Reputation: 18991
Currently taking a course in Spark and came across the definition of an executor:
Each executor will hold a chunk of the data to be processed. This chunk is called a Spark partition. It is a collection of rows that sits on one physical machine in the cluster. Executors are responsible for carrying out the work assigned by the driver. Each executor is responsible for two things: (1) execute code assigned by the driver, (2) report the state of the computation back to the driver
I am wondering what will happen if the storage of the spark cluster is less than the data that needs to be processed? How executors will fetch the data to sit on the physical machine in the cluster?
The same question goes for streaming data, which unbound data. Do Spark save all the incoming data on disk?
Upvotes: 3
Views: 517
Reputation: 3824
The Apache Spark FAQ briefly mentions the two strategies Spark may adopt:
Does my data need to fit in memory to use Spark?
No. Spark's operators spill data to disk if it does not fit in memory, allowing it to run well on any sized data.
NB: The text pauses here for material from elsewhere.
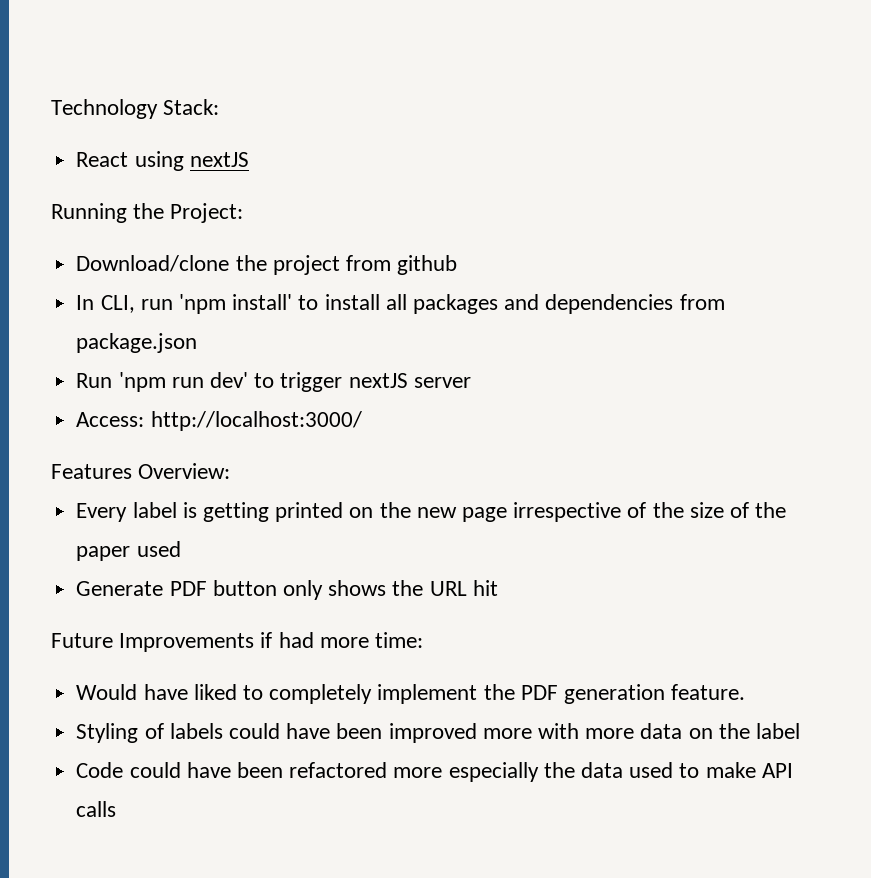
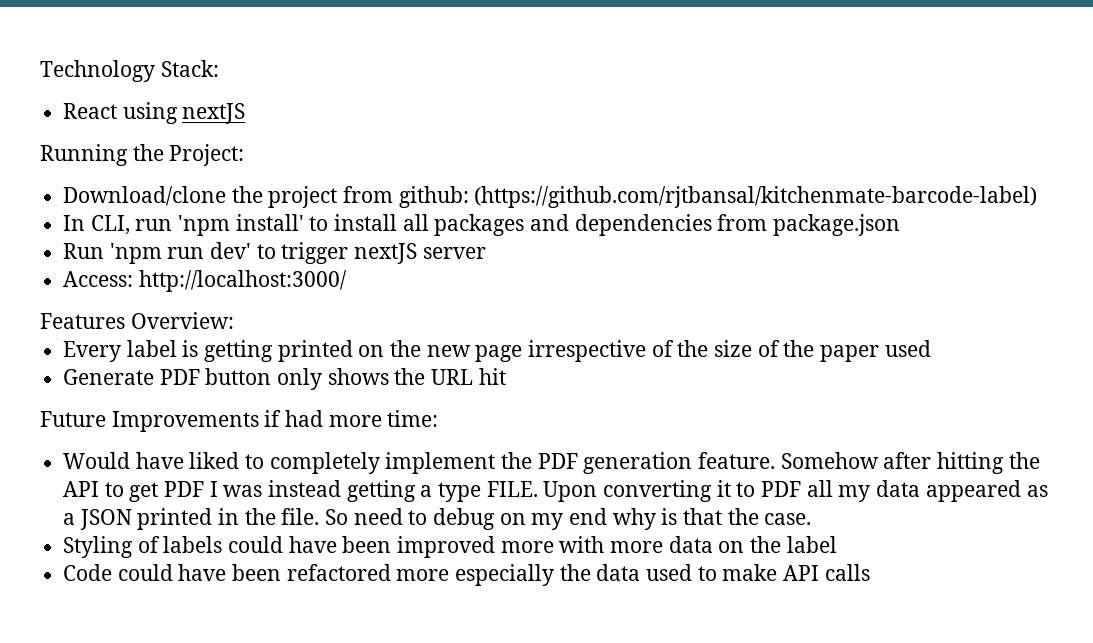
[397,255,458,275] github -> [398,186,1038,208] github: (https://github.com/rjtbansal/kitchenmate-barcode-label)
(746, 692) none -> [780,452,1040,474] [63,480,1048,502] [63,508,812,530] Somehow after hitting the API to get PDF I was instead getting a type FILE. Upon converting it to PDF all my data appeared as a JSON printed in the file. So need to debug on my end why is that the case.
Likewise, cached datasets that do not fit in memory are either spilled to disk or recomputed on the fly when needed, as determined by the RDD's storage level.
Although Spark uses all available memory by default, it could be configured to run the jobs only with disk.
In section 2.6.4 Behavior with Insufficient Memory of Matei's PhD dissertation on Spark (An Architecture for Fast and General Data Processing on Large Clusters) benchmarks the performance impact due to the reduced amount of memory available.
In practice, you don't usually persist the source dataframe of 100TB, but only the aggregations or intermediate computations that are reused.
Upvotes: 1